*CHECK YOUR UNDERSTANDING*.
a - Reproduce part of the text on endometrial ablation word for word, everything from "Endometrial ablation as" down to "Techniques: Hysteroscopic methods.".
b - Using the text on endometrial ablation, mark each statement yes or no and quote the words of the text that settle it: (i) the procedure is usually performed by a gynecologist; (ii) endometrial ablation cures uterine fibroids; (iii) the rollerball method was introduced in the 1990s.

*EXTRACT PROVIDED*.
Endometrial ablation is a minimally invasive gynecological surgical procedure that ablates or destroys the endometrium, or lining, of the uterus. This destruction causes the formation of scar tissue, preventing the endometrium from regrowing. The decrease in regrowth is intended to reduce the amount of bleeding. Endometrial ablation is typically used to address abnormal uterine bleeding, which can be a symptom of multiple health conditions. Endometrial ablation does not cure any medical conditions, it is used to reduce symptoms that conditions cause. This procedure can cause patients to experience permanent side effects and long-term complications. There are very limited surgical treatments to address abnormal uterine bleeding, the only other option being hysterectomy. It is estimated that around 500,000 patients undergo endometrial ablation procedures each year. This procedure is usually performed by a gynecologist.

Endometrial ablation is typically done in a minimally invasive manner with no external incisions. Slender tools are inserted through the vagina and into the uterus. In some forms of the procedure, one of these tools may be a camera (hysteroscope) to assist with visualization. Other tools include those that harness electricity, high-energy radio waves, heated fluids, or cold temperature to destroy the endometrial lining.

The procedure is almost always performed as an outpatient treatment, either at a hospital, ambulatory surgery center, or physician's office. Patients will most commonly undergo local and/or light sedative anesthesia, or if necessary, general or spinal anesthesia.

Due to the uterine changes that take place after undergoing ablation, patients are unlikely to be able to become pregnant after the procedure, and in pregnancies that do occur, complication risk is high. To reduce the associated mortality risks, it is often recommended for patients to adhere to birth control methods after undergoing endometrial ablation.

== History and origins ==
Early evidence of endometrial ablation exists suggesting the use of chemical astringents to control uterine hemorrhaging occurring during childbirth. Astringents were replaced with techniques like electricity, gamma rays, and steam during the 19th century.

Endometrial ablation as it is thought of most typically today originated in the 1980s with the introduction of the rollerball method. Success rates and patient complications were highly subjective to the skill of the surgeon performing the procedure.

First Generation Techniques: Hysteroscopic methods.

Second Generation Techniques: Thermal balloon and microwave.

Third Generation Techniques: NovaSure, also known as bipolar radiofrequency, cerene cryotherapy. The NovaSure is currently the most used technique for the majority of the endometrial ablations.

== Medical uses ==
Typical medical uses for endometrial ablation include but are not limited to:

- Endometriosis
- Adenomyosis
- Polyendocrine metabolic ovarian syndrome (PMOS)
- Uterine fibroids
- Uterine polyps

As previously mentioned, endometrial ablation does not cure any conditions, rather, it is used to control abnormal uterine bleeding. Abnormal uterine bleeding is frequently a symptom of the aforementioned conditions, thus endometrial ablation may be suggested to patients with these conditions as an attempt to treat this symptom.

*GIVEN ENTRIES*.
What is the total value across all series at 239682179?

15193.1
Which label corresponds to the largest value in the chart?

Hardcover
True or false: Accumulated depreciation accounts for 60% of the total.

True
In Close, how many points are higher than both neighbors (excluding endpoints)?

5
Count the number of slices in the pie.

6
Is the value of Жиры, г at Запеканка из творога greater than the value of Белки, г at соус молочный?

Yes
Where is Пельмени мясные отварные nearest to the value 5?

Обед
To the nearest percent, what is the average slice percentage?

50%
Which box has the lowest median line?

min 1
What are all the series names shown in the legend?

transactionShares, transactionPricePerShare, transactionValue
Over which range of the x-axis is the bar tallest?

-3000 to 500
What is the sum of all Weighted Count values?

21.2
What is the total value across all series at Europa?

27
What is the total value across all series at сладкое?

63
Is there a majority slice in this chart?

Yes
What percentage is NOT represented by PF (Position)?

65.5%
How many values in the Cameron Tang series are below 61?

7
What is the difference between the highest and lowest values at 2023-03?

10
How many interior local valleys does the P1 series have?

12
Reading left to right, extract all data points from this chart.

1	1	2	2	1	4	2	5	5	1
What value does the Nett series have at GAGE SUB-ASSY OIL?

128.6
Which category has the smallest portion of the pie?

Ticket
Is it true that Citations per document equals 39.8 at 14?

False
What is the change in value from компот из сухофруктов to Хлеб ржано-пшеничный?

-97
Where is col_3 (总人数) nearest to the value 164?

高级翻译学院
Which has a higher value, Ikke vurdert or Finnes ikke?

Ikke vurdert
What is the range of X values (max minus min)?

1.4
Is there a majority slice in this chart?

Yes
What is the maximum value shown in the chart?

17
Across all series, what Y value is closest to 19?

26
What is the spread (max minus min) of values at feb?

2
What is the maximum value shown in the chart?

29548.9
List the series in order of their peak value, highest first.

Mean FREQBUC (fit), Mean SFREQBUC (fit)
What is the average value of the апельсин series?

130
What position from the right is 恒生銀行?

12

*OUTPUTS IN ORDER*.
a -
Endometrial ablation as it is thought of most typically today originated in the 1980s with the introduction of the rollerball method. Success rates and patient complications were highly subjective to the skill of the surgeon performing the procedure.

First Generation Techniques: Hysteroscopic methods.

b -
(i) Yes: "This procedure is usually performed by a gynecologist."
(ii) No: "Endometrial ablation does not cure any medical conditions, it is used to reduce symptoms that conditions cause."
(iii) No: "Endometrial ablation as it is thought of most typically today originated in the 1980s with the introduction of the rollerball method."